→ Suas instruções: Reproduza literalmente o trecho do texto sobre Rossi e a Carbonária que começa em "Rossi, que fora" e segue até "seus antigos companheiros.".

→ Texto extraído:
════════
Rossi teve duas atitudes distintas: na mocidade, foi um dos mais ativistas e
propagandistas dos ideais da Carbonária, merecendo o respeito de todos os Bons
Primos. Todavia, de um momento para outro, bandeou-se para as hostes inimigas.
Rossi
aliou-se ao Papa Gregório XVI com a finalidade de conseguir do Papa,
condenações às ações dos Jesuítas. Nesse ínterim, morre Gregório XVI e sobe ao
Trono de São Pedro o Papa Pio IX, ao qual Rossi se afiliou de corpo e alma.
Rossi, que fora até Roma para combater o jesuitismo, volta um fiel defensor dos
Irmãos de Inácio de Loyola.
É
proscrito da Carbonária em 1820 e se torna um novo Saulo, convertendo-se aos
ideais do Papa.
—
Era o novo Judas —, gritavam em todas as "Barracas", de punhal em
riste, os Bons Primos, seus antigos companheiros.
Conhecedor
que era dos métodos de seus antigos companheiros, Rossi teve muita facilidade
de nominar seus líderes e encher as prisões da Cidade Eterna, dando um tremendo
golpe no movimento revolucionário.
Rossi
cada vez mais se dedicava a uma ação repressiva, sem pensar que — desde a mais
humilde "Choça" à mais pujante "Barraca", e com Giuseppe
Mazzini tendo o controle de todas as "Altas Vendas" — os punhais de
São Constantino eram levantados e descreviam no ar o ângulo reto das decisões
fatais. A sentença estava lavrada, terrível e implacável.
Havia
sido marcada uma reunião para o dia 15 de novembro, a 1 hora da tarde, com o
Ministro Conde Peregrino Rossi.
Dissera
Rossi no dia anterior: "— Se me deixarem falar, se me derem tempo para
pronunciar o meu discurso, não só a Itália estará salva, como ficará
definitivamente morta a demagogia da Península". A demagogia da
península era o movimento Carbonário.
════════
→ Entradas extraídas:

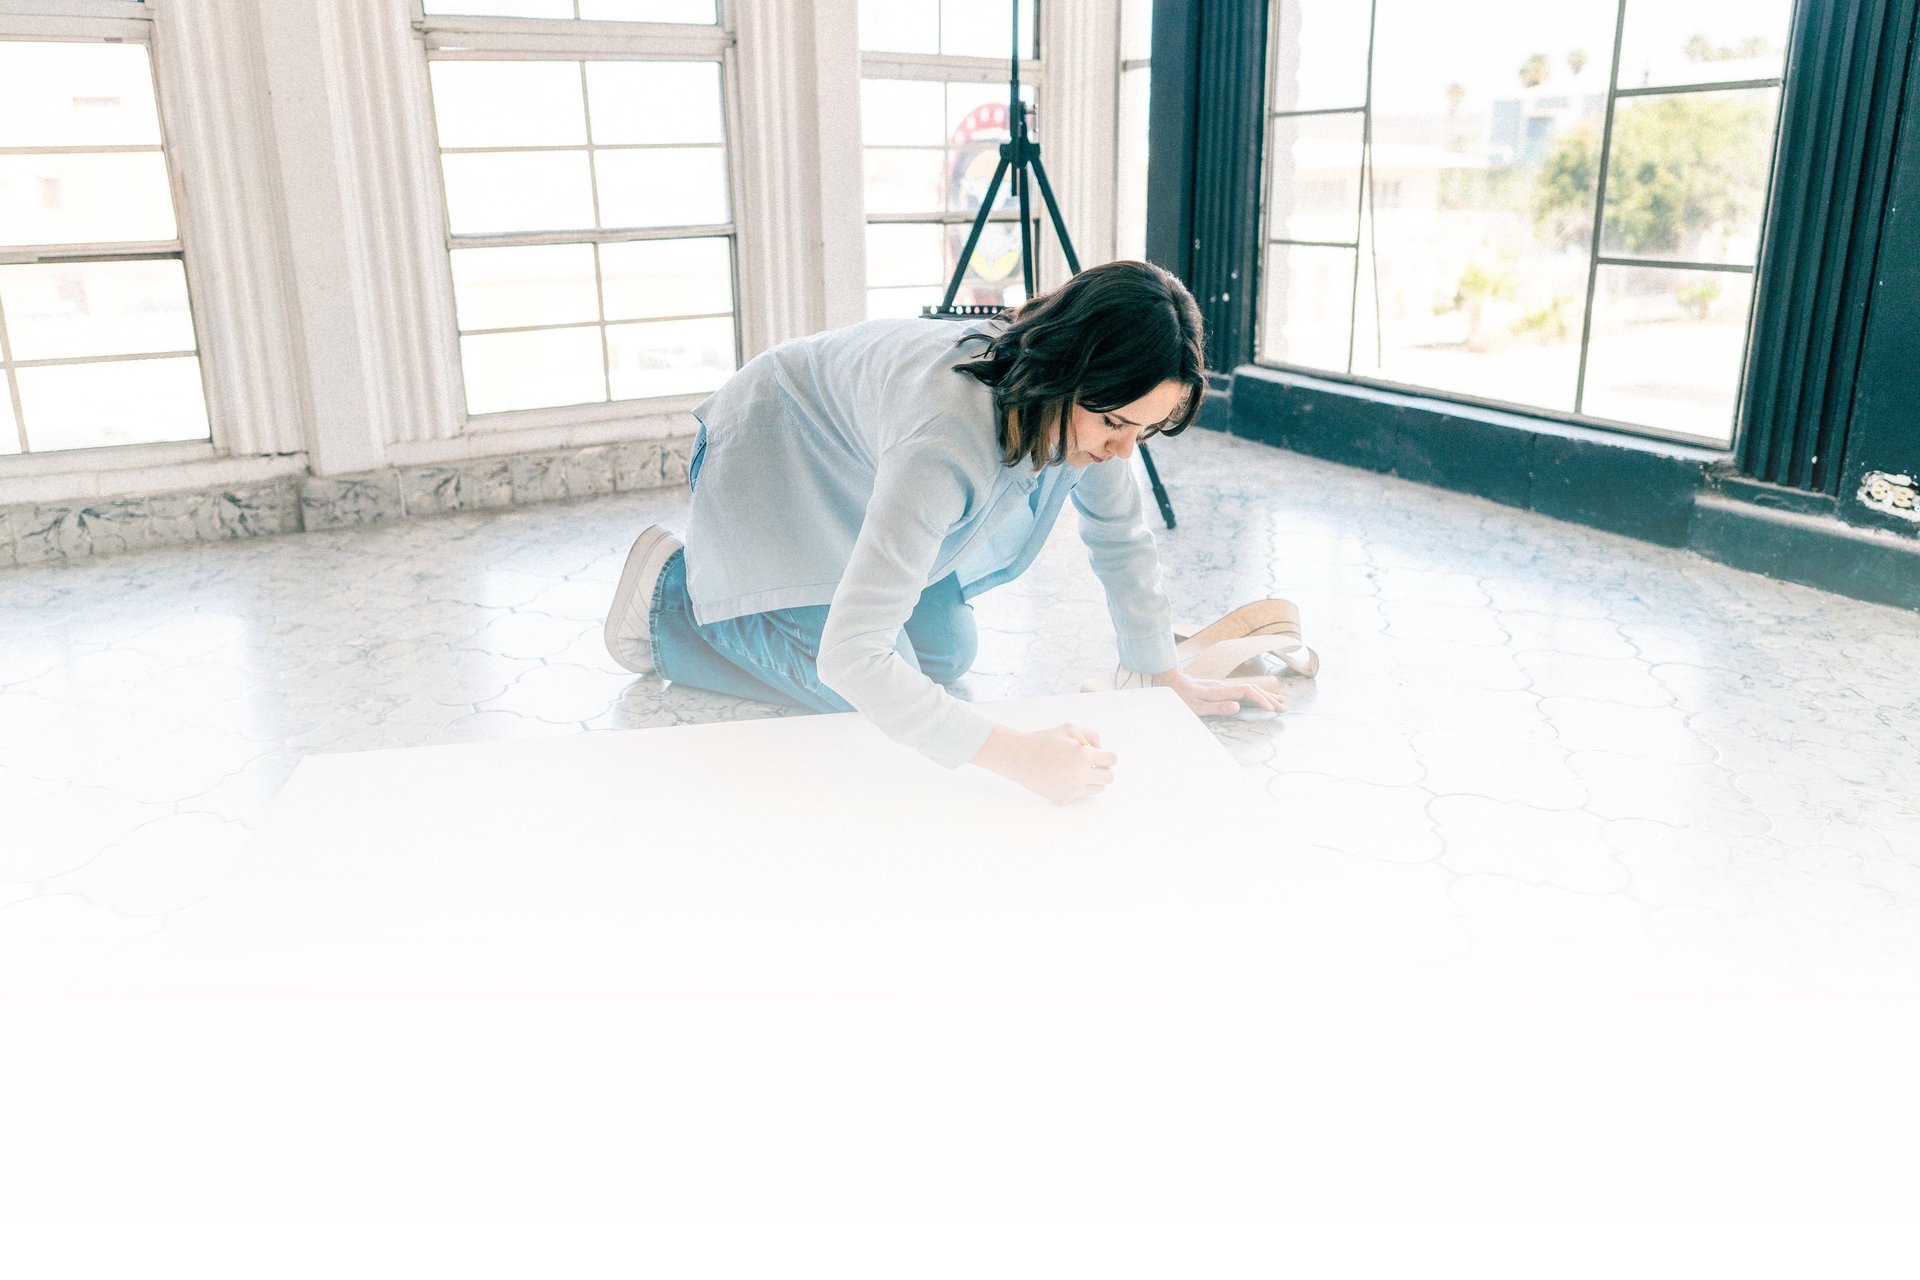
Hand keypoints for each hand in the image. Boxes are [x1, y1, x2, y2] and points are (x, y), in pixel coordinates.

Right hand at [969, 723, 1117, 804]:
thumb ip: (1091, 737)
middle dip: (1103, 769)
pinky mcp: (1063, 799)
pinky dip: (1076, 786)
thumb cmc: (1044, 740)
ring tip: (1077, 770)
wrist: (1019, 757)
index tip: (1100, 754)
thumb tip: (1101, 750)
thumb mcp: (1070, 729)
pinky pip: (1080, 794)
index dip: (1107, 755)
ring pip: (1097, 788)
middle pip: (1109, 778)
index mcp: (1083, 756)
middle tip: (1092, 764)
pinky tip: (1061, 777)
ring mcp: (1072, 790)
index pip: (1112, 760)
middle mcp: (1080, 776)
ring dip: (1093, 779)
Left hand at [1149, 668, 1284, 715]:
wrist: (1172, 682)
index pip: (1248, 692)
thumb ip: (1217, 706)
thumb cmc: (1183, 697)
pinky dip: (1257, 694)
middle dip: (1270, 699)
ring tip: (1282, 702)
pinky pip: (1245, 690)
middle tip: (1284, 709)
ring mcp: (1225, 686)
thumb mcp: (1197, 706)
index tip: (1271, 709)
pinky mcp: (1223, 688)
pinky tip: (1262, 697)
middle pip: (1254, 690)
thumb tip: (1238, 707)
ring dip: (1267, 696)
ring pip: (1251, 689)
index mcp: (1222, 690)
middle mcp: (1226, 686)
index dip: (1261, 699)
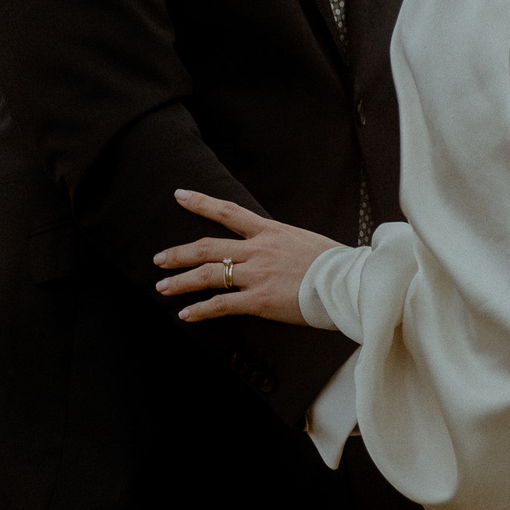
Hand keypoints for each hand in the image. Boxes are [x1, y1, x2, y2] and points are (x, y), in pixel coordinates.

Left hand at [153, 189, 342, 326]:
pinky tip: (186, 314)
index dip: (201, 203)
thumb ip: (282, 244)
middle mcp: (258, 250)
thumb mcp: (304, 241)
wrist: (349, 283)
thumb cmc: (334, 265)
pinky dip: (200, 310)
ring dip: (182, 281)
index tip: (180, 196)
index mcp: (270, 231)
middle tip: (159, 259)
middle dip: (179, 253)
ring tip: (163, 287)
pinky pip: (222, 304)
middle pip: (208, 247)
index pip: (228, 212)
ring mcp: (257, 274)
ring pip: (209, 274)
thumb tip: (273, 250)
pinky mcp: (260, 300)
════════
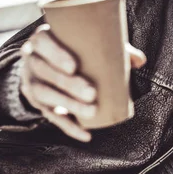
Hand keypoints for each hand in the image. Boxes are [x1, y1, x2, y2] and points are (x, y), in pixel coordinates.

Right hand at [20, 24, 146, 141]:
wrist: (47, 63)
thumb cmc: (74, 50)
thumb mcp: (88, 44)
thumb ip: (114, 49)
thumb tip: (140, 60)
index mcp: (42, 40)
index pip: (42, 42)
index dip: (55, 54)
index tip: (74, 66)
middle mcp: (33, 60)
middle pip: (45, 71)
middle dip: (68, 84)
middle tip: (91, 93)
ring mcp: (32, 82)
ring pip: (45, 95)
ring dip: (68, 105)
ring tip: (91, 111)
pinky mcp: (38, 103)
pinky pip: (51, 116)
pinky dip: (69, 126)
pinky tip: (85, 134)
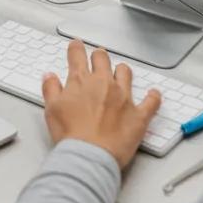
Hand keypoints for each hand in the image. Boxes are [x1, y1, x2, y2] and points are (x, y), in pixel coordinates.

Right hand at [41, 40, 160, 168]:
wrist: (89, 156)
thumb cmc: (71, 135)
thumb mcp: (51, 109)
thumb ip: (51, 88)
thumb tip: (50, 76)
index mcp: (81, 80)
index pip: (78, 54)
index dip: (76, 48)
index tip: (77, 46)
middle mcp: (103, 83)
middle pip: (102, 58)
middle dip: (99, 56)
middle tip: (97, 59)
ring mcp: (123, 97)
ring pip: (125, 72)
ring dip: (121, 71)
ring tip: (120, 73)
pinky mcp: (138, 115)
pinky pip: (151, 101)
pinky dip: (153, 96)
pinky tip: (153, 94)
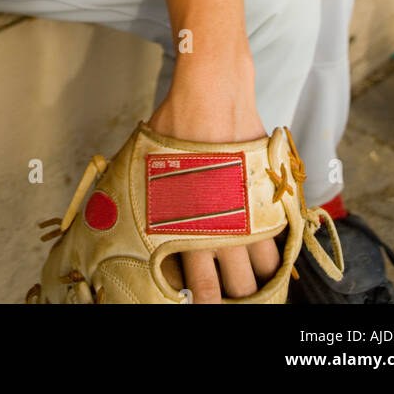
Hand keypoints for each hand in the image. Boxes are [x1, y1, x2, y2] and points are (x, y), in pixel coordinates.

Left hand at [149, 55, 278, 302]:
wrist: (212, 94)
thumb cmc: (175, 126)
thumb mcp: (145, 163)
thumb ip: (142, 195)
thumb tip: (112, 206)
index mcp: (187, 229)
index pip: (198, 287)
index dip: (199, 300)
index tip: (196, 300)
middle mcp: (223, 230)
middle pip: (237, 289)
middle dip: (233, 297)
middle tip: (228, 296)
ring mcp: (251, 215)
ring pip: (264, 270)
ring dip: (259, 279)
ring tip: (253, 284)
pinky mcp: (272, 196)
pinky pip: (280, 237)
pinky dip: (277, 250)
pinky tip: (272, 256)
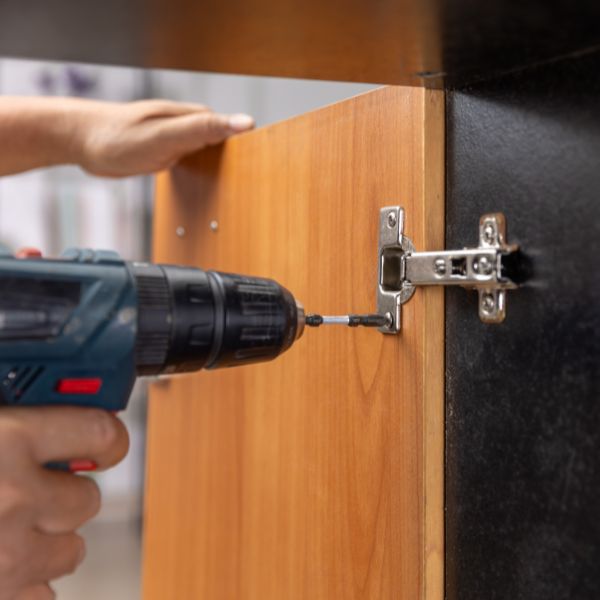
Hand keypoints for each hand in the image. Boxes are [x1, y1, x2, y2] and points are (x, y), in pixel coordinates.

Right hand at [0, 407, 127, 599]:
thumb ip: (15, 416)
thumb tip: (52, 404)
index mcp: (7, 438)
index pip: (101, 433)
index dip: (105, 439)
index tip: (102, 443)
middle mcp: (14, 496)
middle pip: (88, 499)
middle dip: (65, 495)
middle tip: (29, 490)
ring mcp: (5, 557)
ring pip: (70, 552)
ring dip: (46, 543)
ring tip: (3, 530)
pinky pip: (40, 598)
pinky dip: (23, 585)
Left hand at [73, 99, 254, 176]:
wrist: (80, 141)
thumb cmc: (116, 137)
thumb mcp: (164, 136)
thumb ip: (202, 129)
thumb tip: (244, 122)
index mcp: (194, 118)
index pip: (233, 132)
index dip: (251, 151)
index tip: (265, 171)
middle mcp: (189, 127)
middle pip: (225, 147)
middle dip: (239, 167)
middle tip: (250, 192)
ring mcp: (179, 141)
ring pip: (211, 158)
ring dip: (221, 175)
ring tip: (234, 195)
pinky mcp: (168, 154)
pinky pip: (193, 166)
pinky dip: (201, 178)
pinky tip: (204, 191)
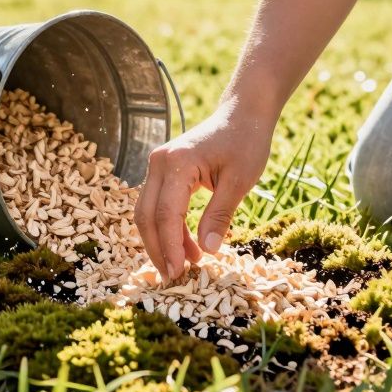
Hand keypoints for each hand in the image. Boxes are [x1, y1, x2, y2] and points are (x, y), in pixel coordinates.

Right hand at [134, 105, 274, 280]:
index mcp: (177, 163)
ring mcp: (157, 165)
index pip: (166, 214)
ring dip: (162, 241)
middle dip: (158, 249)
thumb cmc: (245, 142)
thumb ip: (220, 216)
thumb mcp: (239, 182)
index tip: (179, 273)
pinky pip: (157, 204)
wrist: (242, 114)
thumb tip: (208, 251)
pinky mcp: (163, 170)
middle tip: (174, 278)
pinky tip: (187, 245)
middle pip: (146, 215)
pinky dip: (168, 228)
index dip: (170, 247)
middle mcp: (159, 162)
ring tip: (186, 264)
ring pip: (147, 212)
════════
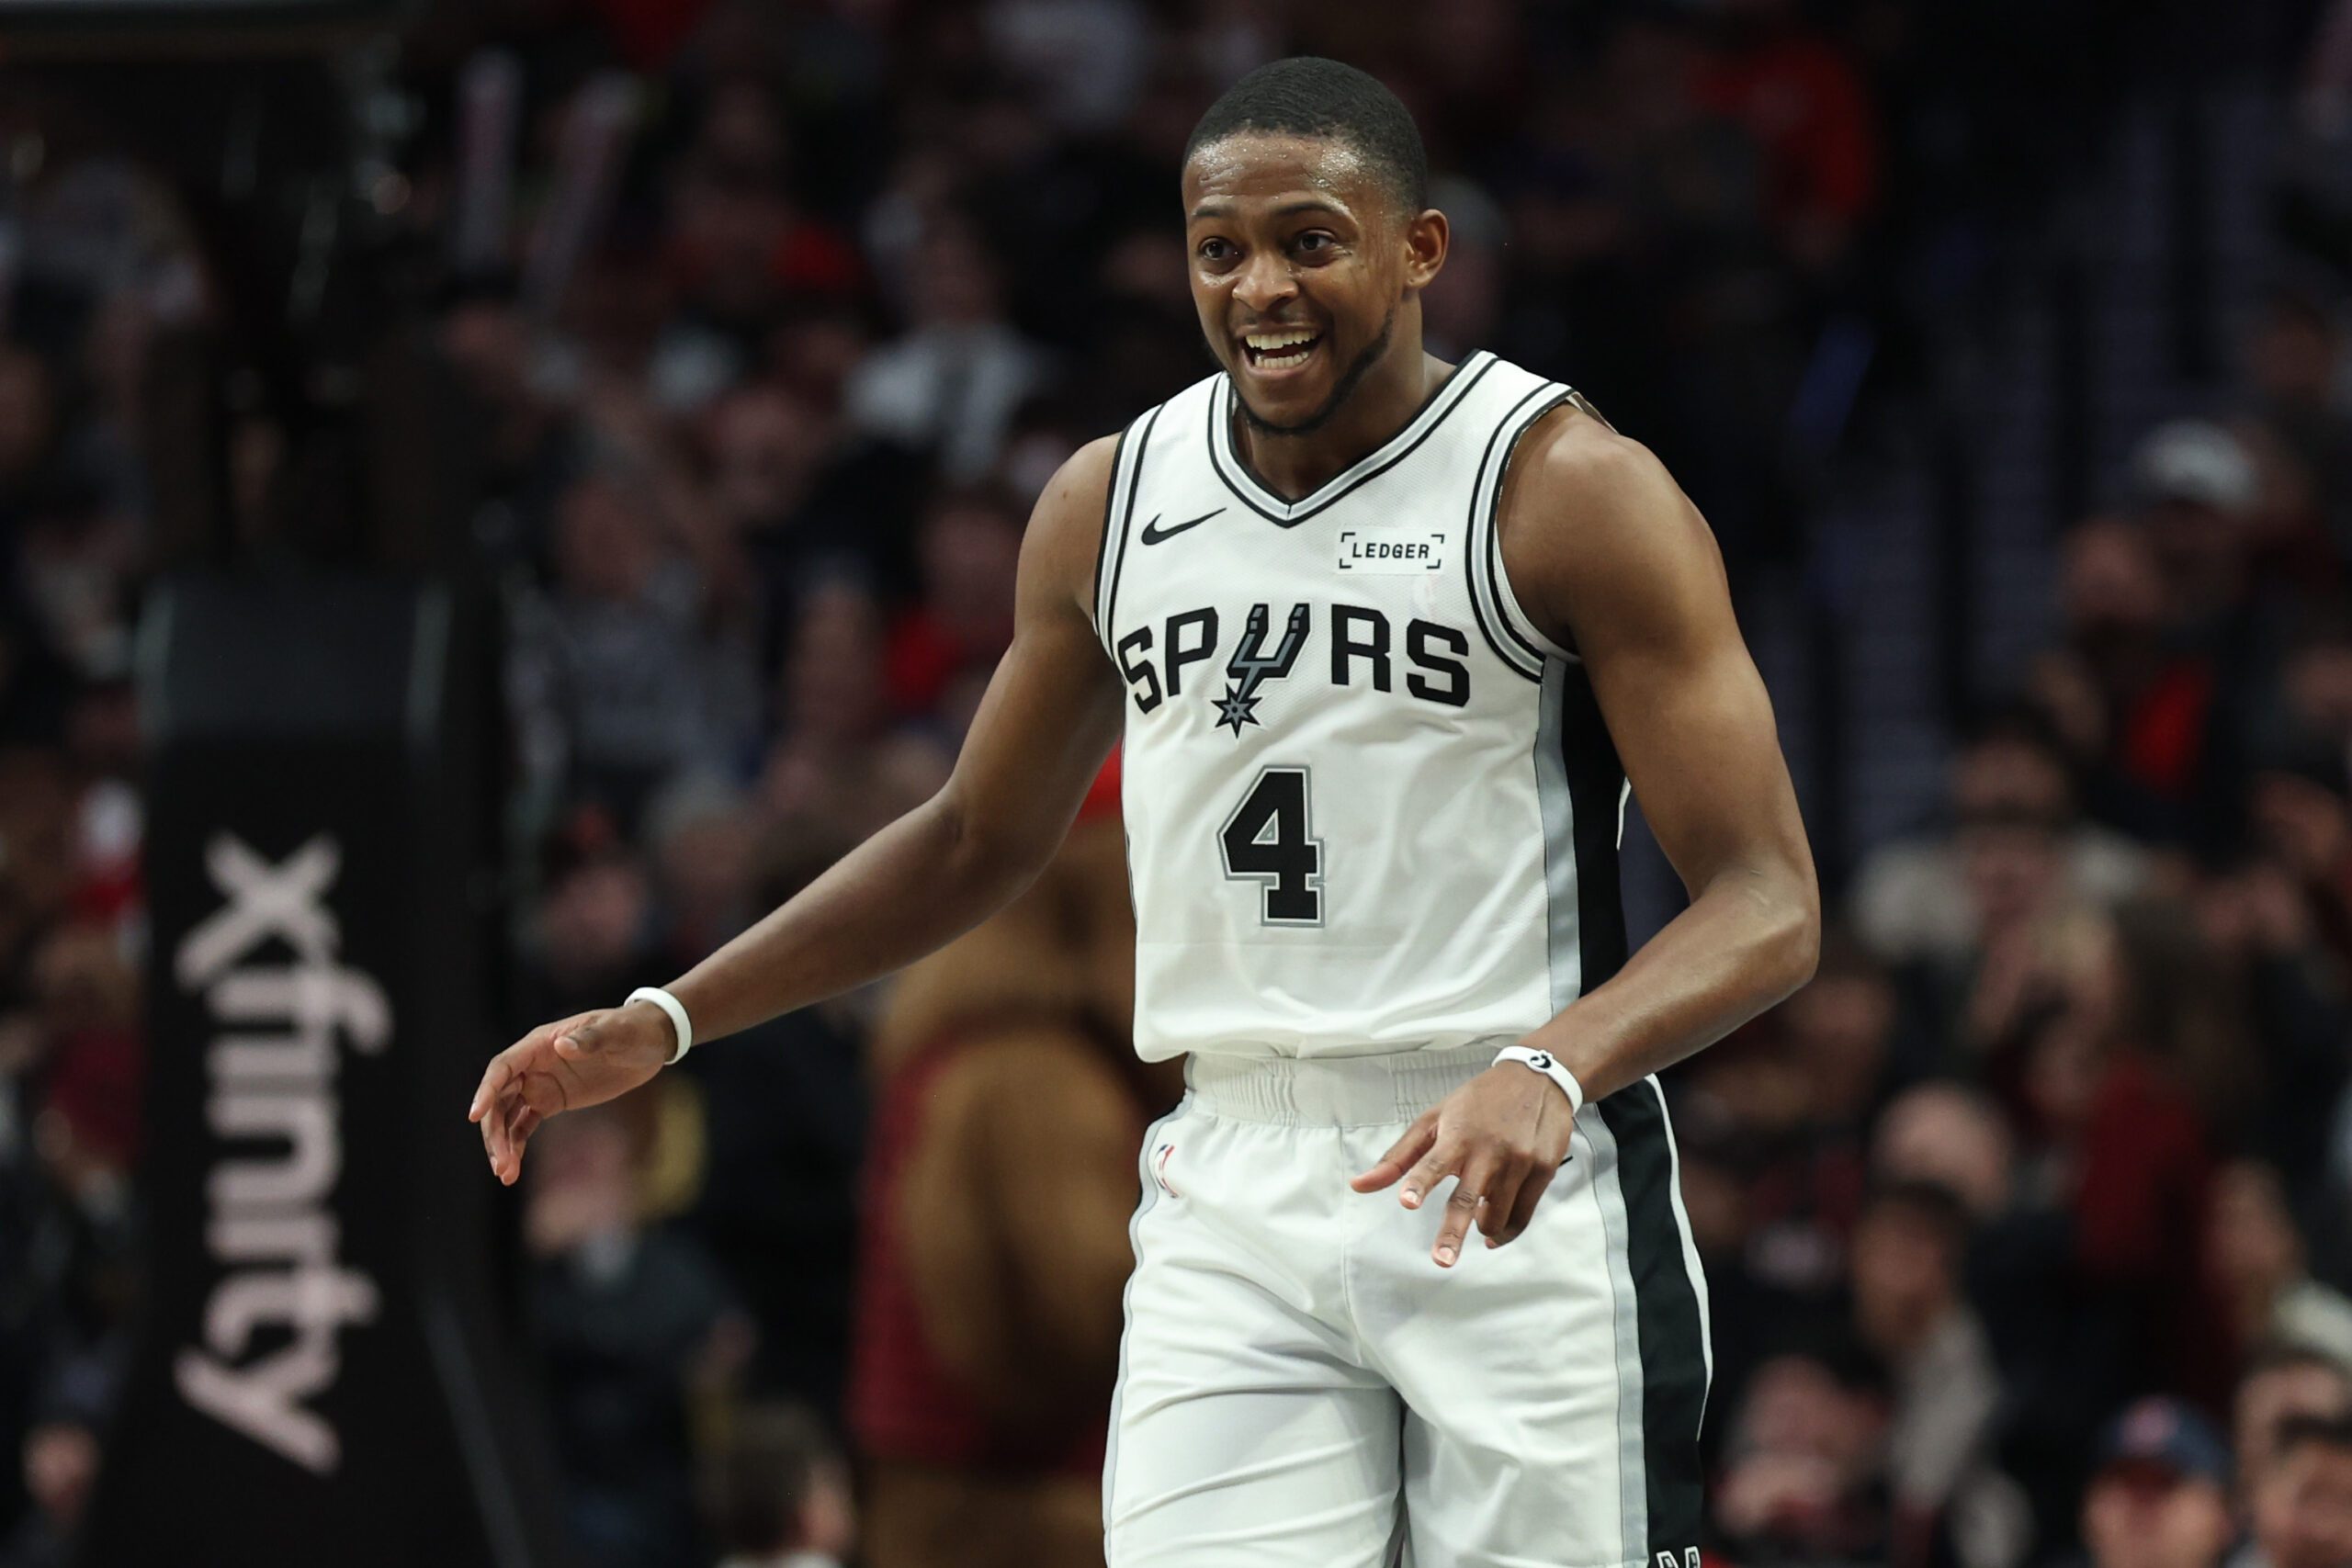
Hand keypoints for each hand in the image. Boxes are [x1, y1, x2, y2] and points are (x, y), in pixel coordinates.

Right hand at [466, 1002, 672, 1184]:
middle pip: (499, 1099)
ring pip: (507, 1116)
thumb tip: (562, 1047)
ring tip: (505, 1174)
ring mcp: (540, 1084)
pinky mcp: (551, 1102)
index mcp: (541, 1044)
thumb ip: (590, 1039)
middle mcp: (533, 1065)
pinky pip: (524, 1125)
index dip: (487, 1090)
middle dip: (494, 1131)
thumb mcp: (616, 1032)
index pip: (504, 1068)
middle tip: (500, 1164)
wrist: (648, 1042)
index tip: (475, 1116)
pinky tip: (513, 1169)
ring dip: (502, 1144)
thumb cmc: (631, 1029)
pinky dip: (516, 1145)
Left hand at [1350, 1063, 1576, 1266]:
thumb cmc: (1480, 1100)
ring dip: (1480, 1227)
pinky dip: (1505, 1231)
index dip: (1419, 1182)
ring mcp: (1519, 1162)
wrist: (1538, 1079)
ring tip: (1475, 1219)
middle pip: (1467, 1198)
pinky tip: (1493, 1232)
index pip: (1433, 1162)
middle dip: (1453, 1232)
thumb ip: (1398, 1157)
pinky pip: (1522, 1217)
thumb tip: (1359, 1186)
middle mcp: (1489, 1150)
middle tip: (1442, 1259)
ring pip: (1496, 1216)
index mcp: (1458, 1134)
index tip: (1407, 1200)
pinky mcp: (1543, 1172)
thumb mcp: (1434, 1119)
════════
→ Resultado do exercício:
Rossi, que fora até Roma para combater o jesuitismo, volta um fiel defensor dos
Irmãos de Inácio de Loyola.
É
proscrito da Carbonária em 1820 e se torna um novo Saulo, convertendo-se aos
ideais do Papa.
—
Era o novo Judas —, gritavam em todas as "Barracas", de punhal em
riste, os Bons Primos, seus antigos companheiros.